#### What to do
(a) Summarize the commentary on Ro Khanna and the minimum wage in two sentences.
(b) Continue the commentary on Ro Khanna and the minimum wage, starting after its account of Locke's natural law.

#### Given text

On Sunday, Rep. Ro Khanna (a wholly-owned subsidiary of Big Tech) made an unsurprising confession: Democrats would rather businesses go under than allow them to pay less than $15 an hour to unskilled workers. This comes after the CBO projects that raising the minimum wage to that level will cost 1.4 Million jobs.
As politically stupid as that is to say out loud, it’s what the likes of Amazon and others have been pushing for since before the pandemic made them “indispensable.” What better way to crush the last vestiges of competition than by getting the government to do your dirty work for you?
But the real threat Khanna poses to America was his supporting argument: “If workers were actually getting paid for the value they were creating it [the minimum wage] would be up to $23.” (Emphasis mine). On its face, this is just typical lefty claptrap. But it’s more sinister than that, and we should pay attention.
But first, a bit of history.
“Man is born free, yet everywhere he is in chains,” declares Rousseau in the opening of The Social Contract. It was, in the best French tradition, a pithy encapsulation of Enlightenment political thought — the same thought that guided our founders. Rousseau makes the argument the only reason man gives up his essentially free (and facially neutral) nature is because the law treats all citizens equally. At least in an ideal world. This argument is a direct refutation of Thomas Hobbes’ belief that man is violent and should be fearful of others — making a strong, unaccountable ruler necessary, and indeed a Good Thing.
Rousseau’s philosophy permeates our system. How many times have we heard about defending the rule of law from every corner of the political spectrum? Our founders wedded Rousseau’s concept of an impartial rule of law to the natural rights doctrine of John Locke when crafting the Declaration of independence and our Constitutions. Locke believed that nature itself was suffused with a law, which he summed up as “no one ought to harm another in his life, liberty, and or property.”

#### Records
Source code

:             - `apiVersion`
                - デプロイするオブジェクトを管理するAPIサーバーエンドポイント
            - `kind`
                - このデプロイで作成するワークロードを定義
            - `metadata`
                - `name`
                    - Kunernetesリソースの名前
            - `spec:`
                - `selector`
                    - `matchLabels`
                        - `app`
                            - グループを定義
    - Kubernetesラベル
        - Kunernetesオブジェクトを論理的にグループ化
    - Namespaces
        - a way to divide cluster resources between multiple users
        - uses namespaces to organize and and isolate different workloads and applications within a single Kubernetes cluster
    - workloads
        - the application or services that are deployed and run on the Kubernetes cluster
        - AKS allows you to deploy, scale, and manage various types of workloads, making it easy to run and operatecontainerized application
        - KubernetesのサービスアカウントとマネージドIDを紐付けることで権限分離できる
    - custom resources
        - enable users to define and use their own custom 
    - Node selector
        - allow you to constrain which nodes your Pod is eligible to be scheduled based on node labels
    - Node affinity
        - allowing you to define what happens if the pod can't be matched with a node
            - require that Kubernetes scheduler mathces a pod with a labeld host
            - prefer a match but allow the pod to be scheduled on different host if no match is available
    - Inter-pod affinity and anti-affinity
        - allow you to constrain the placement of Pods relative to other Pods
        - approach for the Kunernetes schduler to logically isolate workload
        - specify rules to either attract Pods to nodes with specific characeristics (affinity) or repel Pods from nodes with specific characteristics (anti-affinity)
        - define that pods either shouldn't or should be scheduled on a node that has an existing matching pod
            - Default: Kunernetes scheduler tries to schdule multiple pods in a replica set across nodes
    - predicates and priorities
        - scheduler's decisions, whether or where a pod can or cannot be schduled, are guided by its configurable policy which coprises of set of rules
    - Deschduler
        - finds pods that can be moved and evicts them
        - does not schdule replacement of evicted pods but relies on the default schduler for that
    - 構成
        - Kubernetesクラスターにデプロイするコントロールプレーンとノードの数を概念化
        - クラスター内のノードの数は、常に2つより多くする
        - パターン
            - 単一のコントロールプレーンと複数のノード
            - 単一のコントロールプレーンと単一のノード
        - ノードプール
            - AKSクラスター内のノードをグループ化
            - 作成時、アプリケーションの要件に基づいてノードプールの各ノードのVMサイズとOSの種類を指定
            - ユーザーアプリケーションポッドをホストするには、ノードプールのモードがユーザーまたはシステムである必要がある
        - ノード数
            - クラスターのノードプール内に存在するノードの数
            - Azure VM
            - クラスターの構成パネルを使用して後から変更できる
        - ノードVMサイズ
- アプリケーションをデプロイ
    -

#### Exercise answers
(a) The commentary criticizes Rep. Ro Khanna for saying Democrats would rather businesses go under than pay unskilled workers less than $15 an hour, despite a CBO projection that this wage would cost 1.4 million jobs. It calls his claim that the minimum wage would be $23 if workers were paid for the value they create more sinister than it looks, then traces how the founders joined Rousseau's idea of an impartial rule of law, which opposed Hobbes's case for a strong ruler, to Locke's natural rights doctrine.

(b)
Creating a government that would best conform to this law of nature was the primary preoccupation of the men who made this country free. It’s one of the most delicate governmental balancing acts put into practice. Liberty is the inherent mode of our very beings and government must not only protect it, but promote it. The outcomes are imperfect, but ours is still the greatest experiment in ordered liberty in history.
Ro Khanna fundamentally disagrees with this philosophy.
Karl Marx in his 1844 Manuscripts outlines what is called social alienation. Put simply, Marx believes that man’s freedom is immaterial, shared with others, and contingent. There is no freedom in nature. Rather, man’s essence and indeed his value as a being is subsumed into his labor, which is quantified (unfairly) by his economic output. He is alienated from his essence when the capitalist abuses this nature by directing the labor and not allowing it to flourish naturally for the collective benefit.
While Marx goes much deeper into human nature, Ro Khanna has taken from his philosophy the most facile interpretation: it’s an obscenity to allow a business to exist that “abuses” workers in this way. For Khanna, the loss of a few million jobs is worthwhile because the moral health of a society is imperiled by the existence of “capitalist exploitation.” Workers are actively harmed by having market wages, which is why “we don’t want low-wage businesses” to exist at all. Man’s essential nature isn’t freedom, or liberty, or even neutral: it’s as a material thing that labors.
This is a sinister, dehumanizing philosophy tarted up as concern for the poor. Khanna and his communist allies know the misery millions will face if they achieve their preferred policy, but that’s a feature, not a bug. After all, if man isn’t born free, who cares if he’s in the chains of poverty?